Wasserstein Barycenter-based Model Fusion and Linear Mode Connectivity of Neural Networks
This work addresses model fusion and connectivity in neural networks, offering a versatile framework that is incremental in extending barycenter concepts to diverse architectures.
The authors tackled the problem of neural network model fusion and linear mode connectivity by proposing a unified mathematical framework based on Wasserstein and Gromov-Wasserstein barycenters, enabling layer-wise fusion across various architectures like CNNs and ResNets, and providing empirical evidence that SGD solutions lie on the same loss basin after weight permutation.
Based on the concepts of Wasserstein barycenter (WB) and Gromov-Wasserstein barycenter (GWB), we propose a unified mathematical framework for neural network (NN) model fusion and utilize it to reveal new insights about the linear mode connectivity of SGD solutions. In our framework, the fusion occurs in a layer-wise manner and builds on an interpretation of a node in a network as a function of the layer preceding it. The versatility of our mathematical framework allows us to talk about model fusion and linear mode connectivity for a broad class of NNs, including fully connected NN, CNN, ResNet, RNN, and LSTM, in each case exploiting the specific structure of the network architecture.
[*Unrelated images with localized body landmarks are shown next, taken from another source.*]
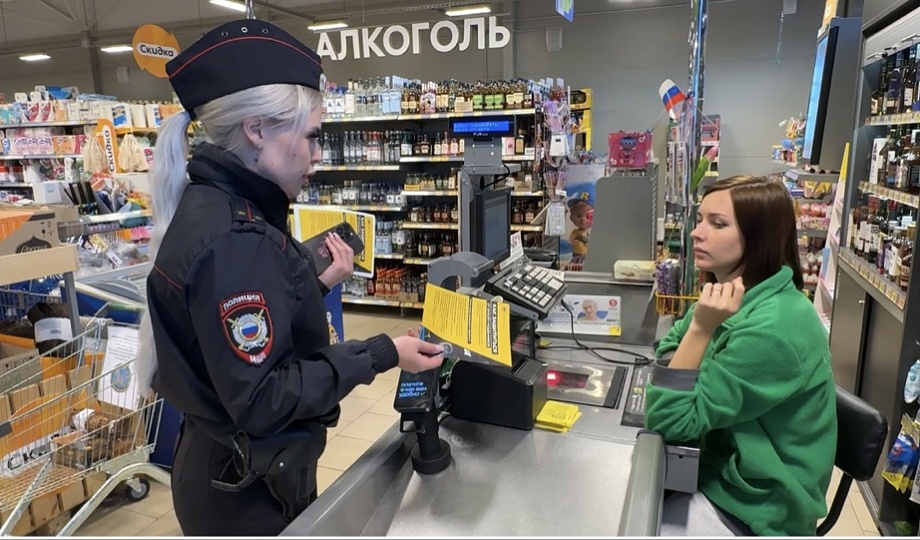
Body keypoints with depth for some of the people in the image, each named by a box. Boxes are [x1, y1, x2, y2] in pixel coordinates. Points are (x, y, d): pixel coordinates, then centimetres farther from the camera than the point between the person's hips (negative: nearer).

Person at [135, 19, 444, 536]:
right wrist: (381, 355, -24)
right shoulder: (231, 240, -28)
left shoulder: (220, 208, 2)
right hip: (249, 488, -9)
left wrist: (320, 286, 3)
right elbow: (261, 400, -27)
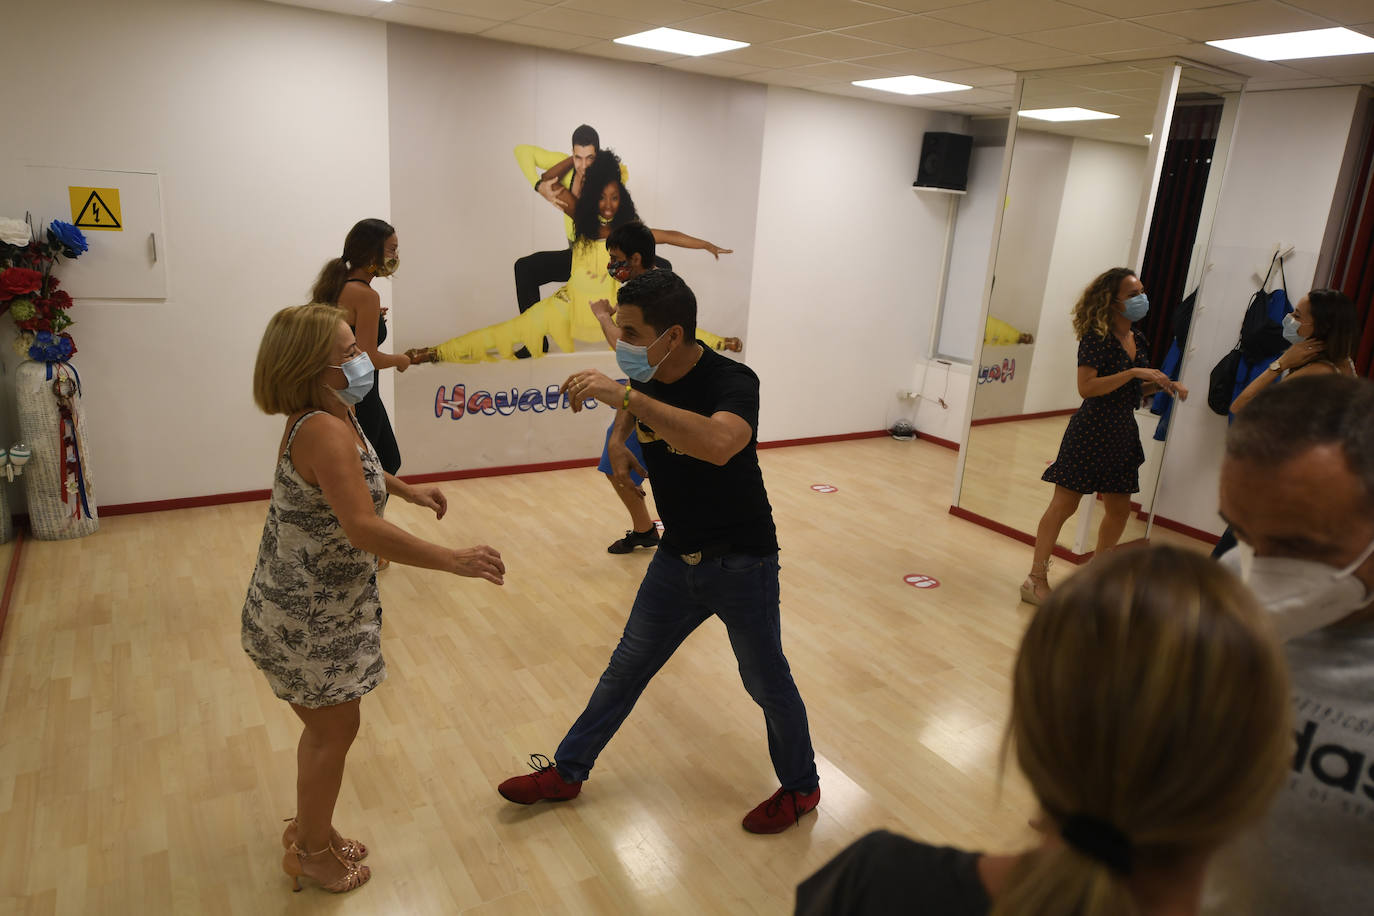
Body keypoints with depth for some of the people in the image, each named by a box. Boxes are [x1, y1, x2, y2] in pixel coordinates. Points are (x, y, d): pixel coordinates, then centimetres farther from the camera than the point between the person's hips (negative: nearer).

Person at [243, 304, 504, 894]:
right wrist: (454, 560, -36)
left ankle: (309, 829, 45)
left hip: (307, 607, 9)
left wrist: (407, 489, 20)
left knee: (327, 727, 24)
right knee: (335, 731, 10)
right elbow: (363, 529, -38)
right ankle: (312, 853, 32)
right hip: (309, 618, -9)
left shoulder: (328, 419, 3)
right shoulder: (324, 430, -28)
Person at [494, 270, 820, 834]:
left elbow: (718, 443, -50)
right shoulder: (648, 379, -6)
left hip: (741, 562, -6)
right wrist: (619, 439, -3)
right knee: (626, 668, 16)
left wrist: (622, 394, -50)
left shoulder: (732, 381, -27)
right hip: (677, 556, 6)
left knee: (766, 681, 11)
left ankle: (800, 787, 36)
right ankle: (566, 772, 33)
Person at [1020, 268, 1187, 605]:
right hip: (1090, 431, -8)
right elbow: (1086, 387, -22)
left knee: (1119, 509, 13)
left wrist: (1164, 384, 5)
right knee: (1064, 503, -6)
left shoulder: (1138, 340, 12)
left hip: (1123, 434, 8)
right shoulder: (1095, 338, -12)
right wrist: (1133, 372, -23)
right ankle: (1036, 579, -1)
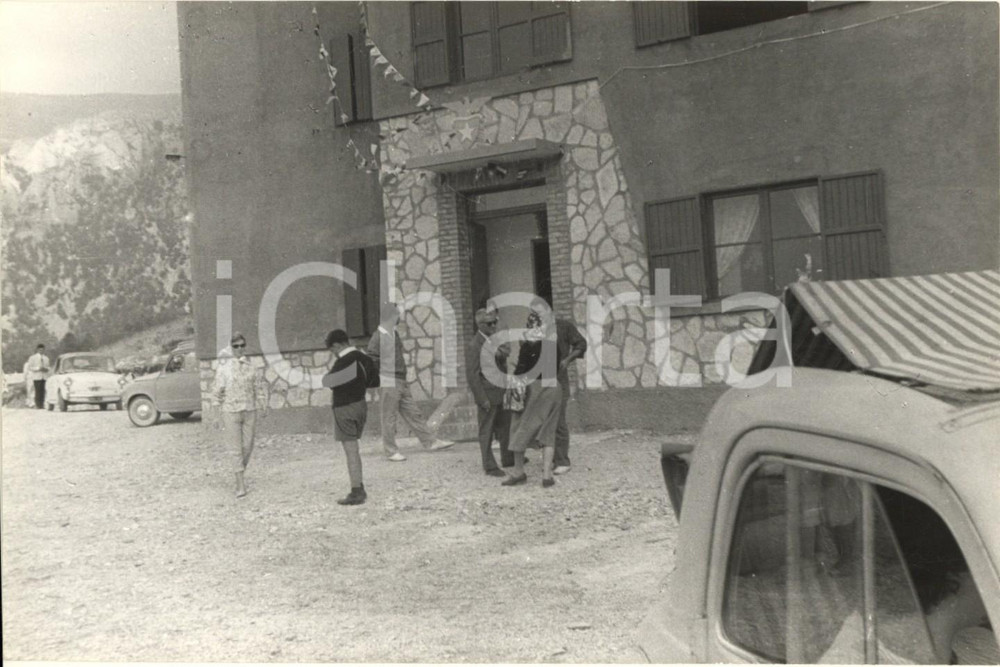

We present extensive numerical experiments to: 1) illustrate the strengths of our approach in relation to other model fusion methodologies and 2) from a certain perspective, provide new empirical evidence for recent conjectures which say that two local minima found by gradient-based methods end up lying on the same basin of the loss landscape after a proper permutation of weights is applied to one of the models.